Dua entitas, Cantvr dan Yudia, menjadi sorotan setelah Satgas Pasti OJK menghentikan kegiatan usahanya karena terindikasi menjalankan penipuan berkedok investasi ilegal. Keduanya memakai pola yang berbeda, tetapi sama-sama memanfaatkan iming-iming keuntungan dan aktivitas digital yang tidak memiliki dasar legal yang jelas di Indonesia.
Sekretariat Satgas Pasti, Hudiyanto, mengingatkan masyarakat agar berhati-hati terhadap tawaran hasil besar yang terdengar terlalu mudah. Ia juga menyoroti skema yang memakai nama perusahaan asing berizin, tetapi legalitas operasinya di Indonesia tidak jelas.
Cantvr dan dugaan penyalahgunaan nama perusahaan asing
Dalam temuan Satgas, Cantvr diduga melakukan impersonasi atau penyalahgunaan nama perusahaan asing berizin, yakni Cantor Fitzgerald. Perusahaan itu disebut memiliki izin di Amerika Serikat dan Singapura, sementara penawaran investasi melalui platform Cantvr diduga diperoleh dari Monexplora atau MEX.
Hasil klarifikasi dan verifikasi menunjukkan kegiatan usaha Cantvr tidak sesuai dengan izin dari Kementerian Investasi dan Hilirisasi/BKPM. Aplikasi dan situs yang digunakan juga tidak tercatat sebagai Penyelenggara Sistem Elektronik atau PSE di Kementerian Komunikasi dan Digital.
Satgas juga menyebut MEX tidak memiliki badan hukum di Indonesia. Platform digital yang digunakan pun tidak terdaftar sebagai PSE, sehingga memperkuat dugaan adanya aktivitas ilegal.
Skema yang dijalankan Cantvr terindikasi menyerupai penipuan investasi saham melalui aplikasi dengan mekanisme penyetoran dana deposit. Anggota dijanjikan keuntungan dan benefit tertentu berdasarkan level keanggotaan.
Selain itu, anggota disebut memperoleh alokasi pembelian saham initial public offering atau IPO fiktif secara acak. Dalam praktiknya, mereka diminta melakukan pembayaran tambahan untuk bisa melanjutkan proses tersebut.
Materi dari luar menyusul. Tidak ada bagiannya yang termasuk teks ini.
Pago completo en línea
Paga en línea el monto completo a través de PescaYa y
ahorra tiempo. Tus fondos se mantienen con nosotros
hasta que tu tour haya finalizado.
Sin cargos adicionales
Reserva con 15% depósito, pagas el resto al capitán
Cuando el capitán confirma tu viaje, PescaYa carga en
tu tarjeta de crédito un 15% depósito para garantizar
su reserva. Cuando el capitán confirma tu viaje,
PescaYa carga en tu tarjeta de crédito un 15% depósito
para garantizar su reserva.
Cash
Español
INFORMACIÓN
Yudia memakai kedok kerja paruh waktu
Berbeda dengan Cantvr, Yudia diduga menggunakan modus kerja paruh waktu yang dikaitkan dengan investasi. Skema yang ditawarkan mencakup setoran dana deposit, tugas harian, hingga perekrutan anggota baru untuk mendapatkan pendapatan.
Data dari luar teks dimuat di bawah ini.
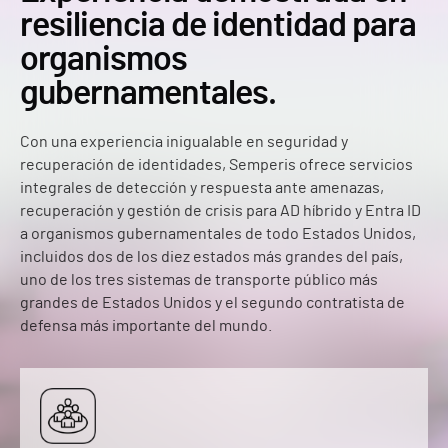
resiliencia de identidad para
organismos
gubernamentales.
Con una experiencia inigualable en seguridad y
recuperación de identidades, Semperis ofrece servicios
integrales de detección y respuesta ante amenazas,
recuperación y gestión de crisis para AD híbrido y Entra ID
a organismos gubernamentales de todo Estados Unidos,
incluidos dos de los diez estados más grandes del país,
uno de los tres sistemas de transporte público más
grandes de Estados Unidos y el segundo contratista de
defensa más importante del mundo.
Aktivitas harian yang dijanjikan antara lain menonton drama China dan membeli hak cipta film drama China. Peserta juga disebut bisa memperoleh bonus tambahan jika berhasil merekrut anggota baru.
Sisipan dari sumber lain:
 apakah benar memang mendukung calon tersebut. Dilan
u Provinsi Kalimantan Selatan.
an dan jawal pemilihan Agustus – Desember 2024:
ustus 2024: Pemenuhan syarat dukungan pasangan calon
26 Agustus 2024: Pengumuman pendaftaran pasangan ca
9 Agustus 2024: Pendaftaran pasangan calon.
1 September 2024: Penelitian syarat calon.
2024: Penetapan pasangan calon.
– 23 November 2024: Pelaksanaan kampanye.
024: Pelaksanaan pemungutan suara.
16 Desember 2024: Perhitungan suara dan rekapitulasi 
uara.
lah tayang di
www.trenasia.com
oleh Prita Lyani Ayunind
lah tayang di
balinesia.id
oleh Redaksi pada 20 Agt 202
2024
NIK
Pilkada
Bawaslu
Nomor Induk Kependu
Satgas Pasti menyatakan Yudia menjalankan kegiatan usaha tanpa mengajukan perizinan lanjutan kepada Kementerian Investasi dan Hilirisasi/BKPM. Platform digital yang dipakai juga tidak tercatat sebagai PSE di Kementerian Komunikasi dan Digital.
Langkah Satgas dan imbauan ke masyarakat
Atas temuan tersebut, Satgas Pasti menghentikan seluruh kegiatan Cantvr dan Yudia. Satgas juga akan memblokir akses ke aplikasi maupun tautan terkait serta berkoordinasi dengan aparat penegak hukum untuk penindakan lebih lanjut.
Hudiyanto meminta masyarakat yang merasa dirugikan agar segera melapor ke aparat penegak hukum setempat. Ia menilai pelaporan cepat penting untuk mempercepat penanganan kasus dan mencegah munculnya korban baru.
Masyarakat yang menemukan indikasi investasi ilegal atau pinjaman online ilegal juga dapat melapor melalui situs resmi OJK. Sementara itu, korban penipuan transaksi keuangan bisa mengadukan kasusnya ke Indonesia Anti-Scam Centre atau IASC agar pemblokiran rekening pelaku dapat dilakukan lebih cepat.